When x = 5, we solve the equation to find the value of y.

Write the given equation:

y = 64 – 8x

Substitute the value of x with 5.

y = 64 – 8 ( 5 )

y = 64 – 40

y = 24

There are 24 ounces of fluid remaining.

Example 4:

Lifting weights burns 200 calories for an athlete. After that, the athlete works out on an elliptical trainer, burning 10 calories per minute. Create an equation that represents the total number of calories burned during the workout and graph it. Solution:

Write an equation using a word sentence of the given question:

Calories burned while lifting weights + calories burned per minute on the elliptical trainer times total number of minutes = Total number of calories burned.

Let c be the total number of calories burned and and m the number of minutes on the elliptical trainer, respectively.

200 + 10 . m = c

When graphing the equation, keep in mind that the total number of calories burned is proportional to the number of minutes.

Create a table and plot the ordered pairs with minutes m, on the horizontal axis, and calories c on the vertical axis. After that, draw a line that connects the points.

Minutes (m)

Calories (c)

10

300

20

400

30

500

Now, draw a line connecting the points on the graph: Example 5:

A train travels between two cities at an average speed of 40 miles per hour. Make a graph and write an equation that represents the relationship between the time and the distance travelled by the train. How long does it take the train to travel 220 miles? Solution:

Let r be the speed of the train represented as 40-mile-per-hour speed.

Consider d = 40t as the equation that represents the relationship between the time and the distance travelled by train using the distance formula.

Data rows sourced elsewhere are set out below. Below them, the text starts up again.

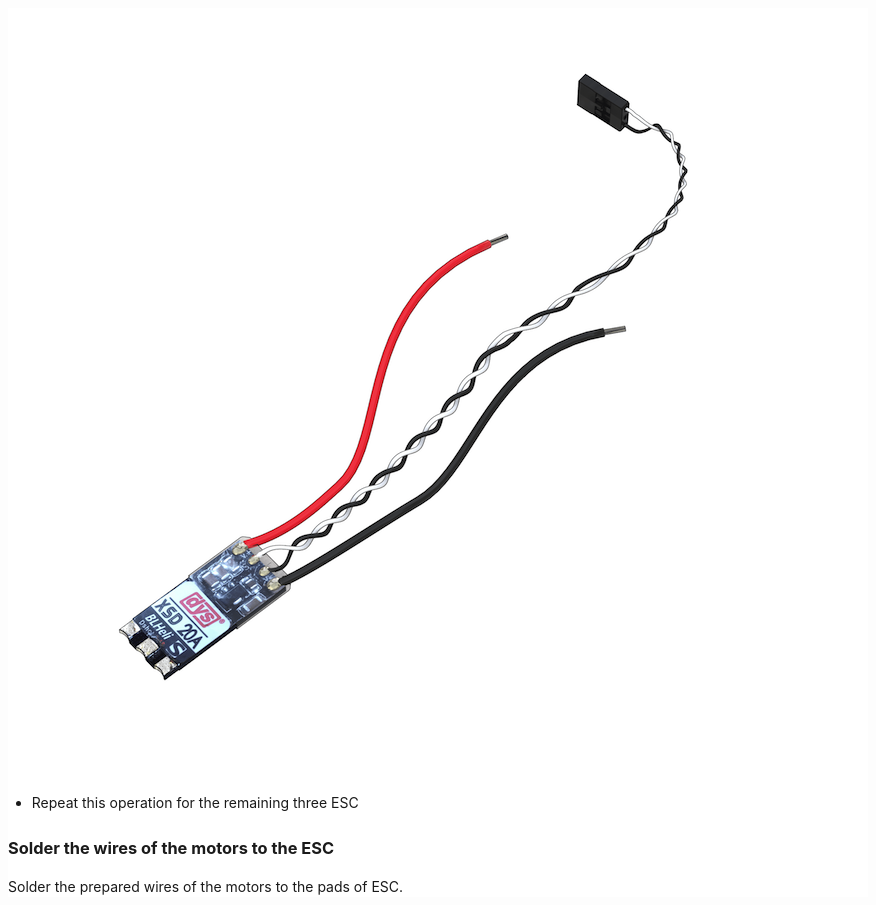 ![Blanching of the adjuster contact pads](../assets/escDYSzap.png)

* Repeat this operation for the remaining three ESC

### Solder the wires of the motors to the ESC

Solder the prepared wires of the motors to the pads of ESC.
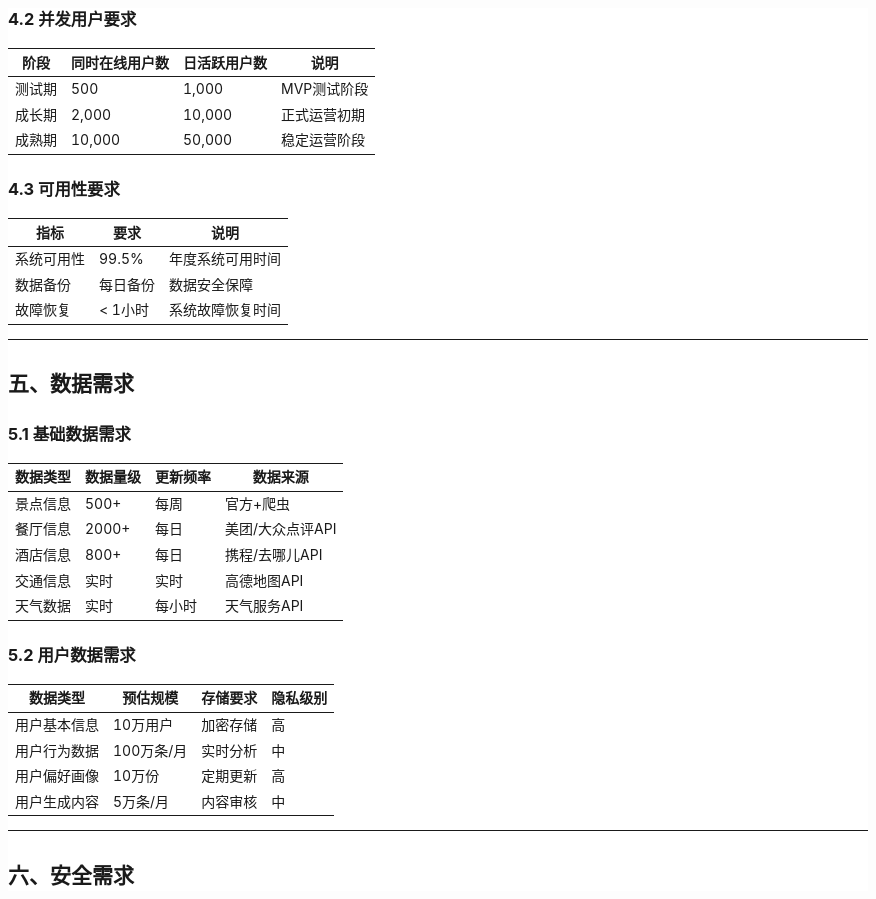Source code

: ### 4.2 并发用户要求
| 阶段 | 同时在线用户数 | 日活跃用户数 | 说明 |
|------|----------------|--------------|------|
| 测试期 | 500 | 1,000 | MVP测试阶段 |
| 成长期 | 2,000 | 10,000 | 正式运营初期 |
| 成熟期 | 10,000 | 50,000 | 稳定运营阶段 |

### 4.3 可用性要求
| 指标 | 要求 | 说明 |
|------|------|------|
| 系统可用性 | 99.5% | 年度系统可用时间 |
| 数据备份 | 每日备份 | 数据安全保障 |
| 故障恢复 | < 1小时 | 系统故障恢复时间 |

---

## 五、数据需求

### 5.1 基础数据需求
| 数据类型 | 数据量级 | 更新频率 | 数据来源 |
|----------|----------|----------|----------|
| 景点信息 | 500+ | 每周 | 官方+爬虫 |
| 餐厅信息 | 2000+ | 每日 | 美团/大众点评API |
| 酒店信息 | 800+ | 每日 | 携程/去哪儿API |
| 交通信息 | 实时 | 实时 | 高德地图API |
| 天气数据 | 实时 | 每小时 | 天气服务API |

### 5.2 用户数据需求
| 数据类型 | 预估规模 | 存储要求 | 隐私级别 |
|----------|----------|----------|----------|
| 用户基本信息 | 10万用户 | 加密存储 | 高 |
| 用户行为数据 | 100万条/月 | 实时分析 | 中 |
| 用户偏好画像 | 10万份 | 定期更新 | 高 |
| 用户生成内容 | 5万条/月 | 内容审核 | 中 |

---

## 六、安全需求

A table can be created that mentions the time and the distance:

In this case, t will represent the time, and d will represent distance.

Time (hours), t

Distance (miles), d

1

40

2

80

3

120

4

160

The graph below will show the points in the table: Now, we have to find the value of t, when the value of d is 220.

Given that: d = 40t

Substitute the value of d with 220.

220 = 40t

Using the division property of equality,

t = 5.5

Thus, the train will take 5.5 hours to complete a distance of 220 miles.

A two-variable linear equation is defined as a linear relationship between x and y, or two variables, in which the value of one is dependent on the value of the other.

Let’s consider x as the independent variable, in this case, and y being dependent on it. Hence, y is referred to as the dependent variable.

When solving multi-variable, multi-step equations, the first rule is to make sure you have the same number of equations as the number of variables in the equations.

Then, for one of the variables, solve one of the equations and substitute that expression into the other equation.

A mathematical statement that is made up of two expressions brought together by an equal sign, is called an equation. 2x – 6 = 16 is an example of an equation. We get the value of the variable x as x = 11 when we solve this equation.